August registers worst month for US stock markets in three years
China’s economy is not the only thing that is worrying Stateside investors, as a potential US rate rise is also looming.
The result has been the worst August in three years for US stock markets, with the Dow off 114 points, S&P 500 down 16 and Nasdaq falling 52 all in the same day.
As the Federal Reserve considers the first rate increase in ten years and China's economic troubles continue to ripple around the world, investors reacted with confusion and uncertainty.
The Federal Reserve vice-chairman Stanley Fischer has suggested that an increase in interest rates could come sooner than some expected.
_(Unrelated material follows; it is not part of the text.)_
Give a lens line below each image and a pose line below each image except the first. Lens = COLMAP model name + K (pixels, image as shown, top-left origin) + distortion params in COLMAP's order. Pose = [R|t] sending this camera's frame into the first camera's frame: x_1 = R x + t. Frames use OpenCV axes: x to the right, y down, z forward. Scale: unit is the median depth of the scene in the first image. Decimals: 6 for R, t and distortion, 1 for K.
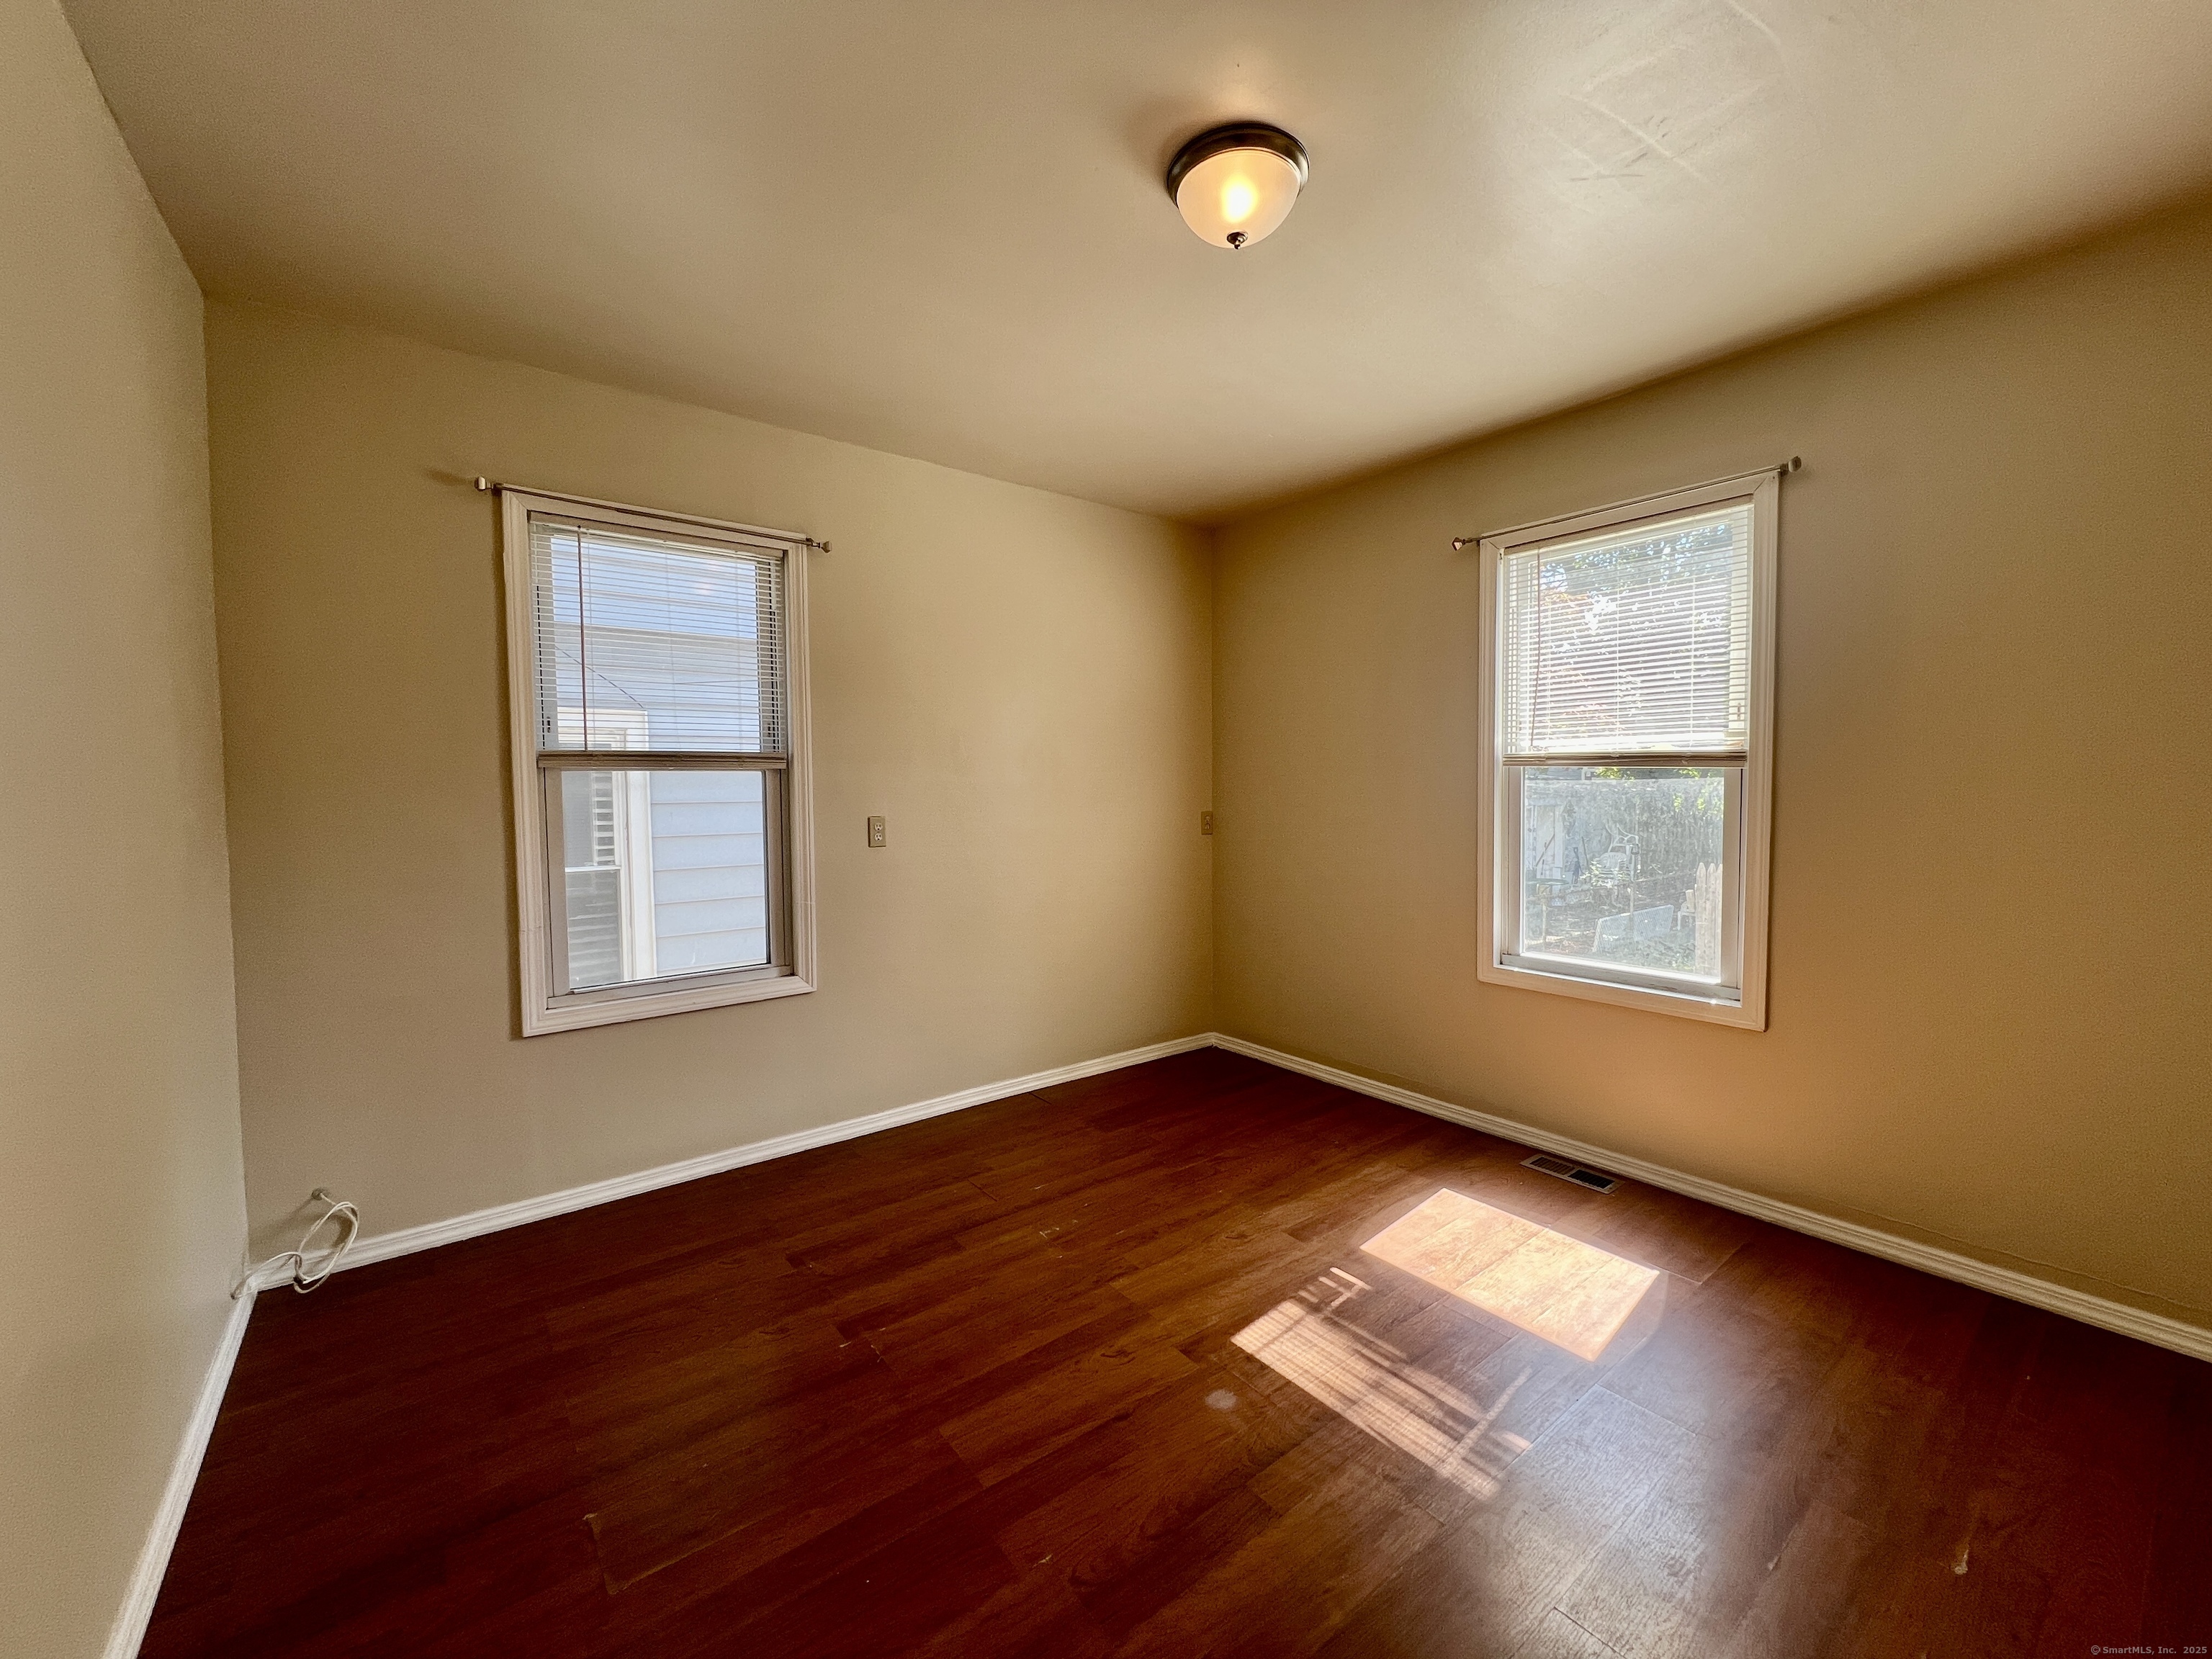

Later this week, the Labor Department will release its non-farm payroll jobs report for the month of July, and experts are predicting that it will show an increase of around 200,000 new jobs. However, good news on jobs means more pressure for introducing the first interest rate rise since the recession.
At an annual central bankers conference event held in Jackson Hole, Wyoming, Fischer said inflationary pressures were increasing and that there was now a “pretty strong case” for an increase in rates.
After the comments, Barclays strategist Krishna Goradia advised investors they had “likely led to markets pricing a higher probability (now 32%) of a Fed move next month.”
Recent figures from the Commerce Department said the US economy grew ahead of forecasts in the second quarter at an annualised rate of 3.7%. Stronger consumer spending has been the result of a recovering housing market, good jobs growth and low global oil prices.